You know uncanny, of course. It’s sort of like what you experience when your grip on reality is tested – when your even-canning factory is offline so you just can’t even. But can you say what canny is? And, for that matter, do you know what canty is? Allow me to descant on this triad.
You probably haven’t encountered canty, though if you say it’s the opposite of canny, you’ll oddly be about right. Naturally, you would expect the opposite of canny to be uncanny, and at one time that was true – though not any longer – but it does not follow at all that canty is a synonym for uncanny. In fact, there is a clear line that can be drawn between the two (unless one is uncannily canty, which would be a real edge case).

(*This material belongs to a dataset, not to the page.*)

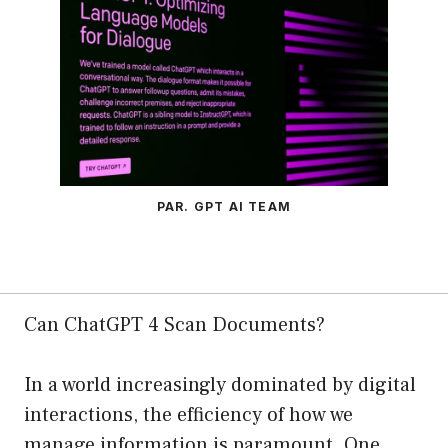
PAR. GPT AI TEAM
Can ChatGPT 4 Scan Documents?
In a world increasingly dominated by digital
interactions, the efficiency of how we
manage information is paramount. One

Let’s start with canny, can we? The can in canny is not beyond our ken; it is and is not the same can as in Yes, we can. It is not, in that can is now a modal auxiliary conveying ability (that other can, the container, is a whole other can of worms, etymologically unrelated); it is, in that the auxiliary can comes from the same source as canny: the Old English verb cunnan, ‘know how, be able to’. If you know German, you know cunnan’s cousin kennen, which has the same meaning – which also reminds us that ken is from the same (d’ye ken? Oh, and the name Ken is unrelated; it’s short for Kenneth, as you may know, and Kenneth is from a Celtic name that has to do with fire and old flames, perhaps from someone’s Barbie).

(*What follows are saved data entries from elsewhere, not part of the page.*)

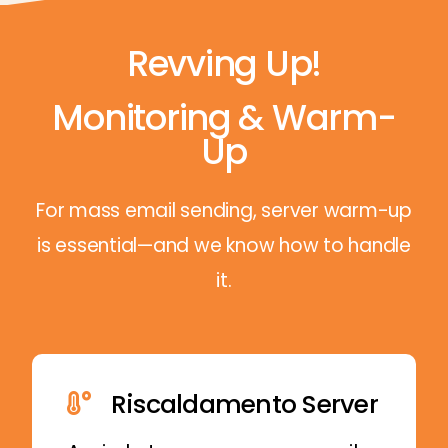
Revving Up!
Monitoring & Warm-
Up
For mass email sending, server warm-up
is essential—and we know how to handle
it.
Riscaldamento Server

Anyway, canny can have the sense ‘knowing, astute’, and it’s from that that we get the sense ‘prudent, cautious’, which is the more common usage now (meanwhile, there’s a Scots use of it to mean ‘friendly, pleasant’ – “a canny lad” is a nice fellow, not a cagey one). But the negation, uncanny, has come to mean not ‘unknowing’ or (as it once did) ‘incautious, careless’ but rather ‘unknown’, i.e., ‘beyond ken’ – in that eldritch realm of impoverished knowledge (and so also an uncanny, weird person – or, for that matter, a robot from the uncanny valley – is untrustworthy, opposite to a canny one). Something odd, not right, probably best left, even.
And how about canty, then? Well, that’s not just cant (cant meaning ‘slang’ comes via French from Latin canto ‘sing’, as does descant). But it’s also not just can’t – o, turn away from that apostrophe! It comes instead from the adjective can’t meaning ‘bold, courageous, lively, hale’, and in Scotland also ‘merry, cheerful’ (meaning that a Scot may be both canny and canty – don’t say it cannae be so). This adjective in turn comes from a German and Dutch word kant meaning ‘edge, line, border’ that, purely reasonably I’m sure (and according to a manual), came from Latin canthus ‘wheel edge’. The route from kant to can’t appears to be via senses of ‘neat’ and ‘sharp’. (And we are inclined to think it is also related to cant meaning ‘tilt, bevel’.)
And yet somehow a person who is canty is not edgy, but someone who is canny is! It’s just uncanny how language can do such things, you know?